◆ **Task instructions**
In the lines below, look for "راحتی". Copy each line where it appears.

Dataset items
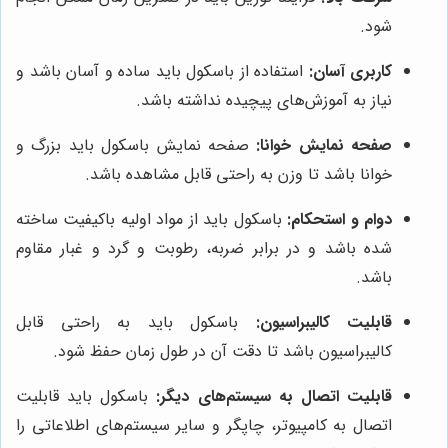
شود.
کاربری آسان:
استفاده از باسکول باید ساده و آسان باشد و
نیاز به آموزش‌های پیچیده نداشته باشد.
صفحه نمایش خوانا:
صفحه نمایش باسکول باید بزرگ و
خوانا باشد تا وزن به راحتی قابل مشاهده باشد.
دوام و استحکام:
باسکول باید از مواد اولیه باکیفیت ساخته
شده باشد و در برابر ضربه، رطوبت و گرد و غبار مقاوم
باشد.
قابلیت کالیبراسیون:
باسکول باید به راحتی قابل
کالیبراسیون باشد تا دقت آن در طول زمان حفظ شود.
قابلیت اتصال به سیستم‌های دیگر:
باسکول باید قابلیت
اتصال به کامپیوتر، چاپگر و سایر سیستم‌های اطلاعاتی را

◆ **Result of the task**
خوانا باشد تا وزن به راحتی قابل مشاهده باشد.
باسکول باید به راحتی قابل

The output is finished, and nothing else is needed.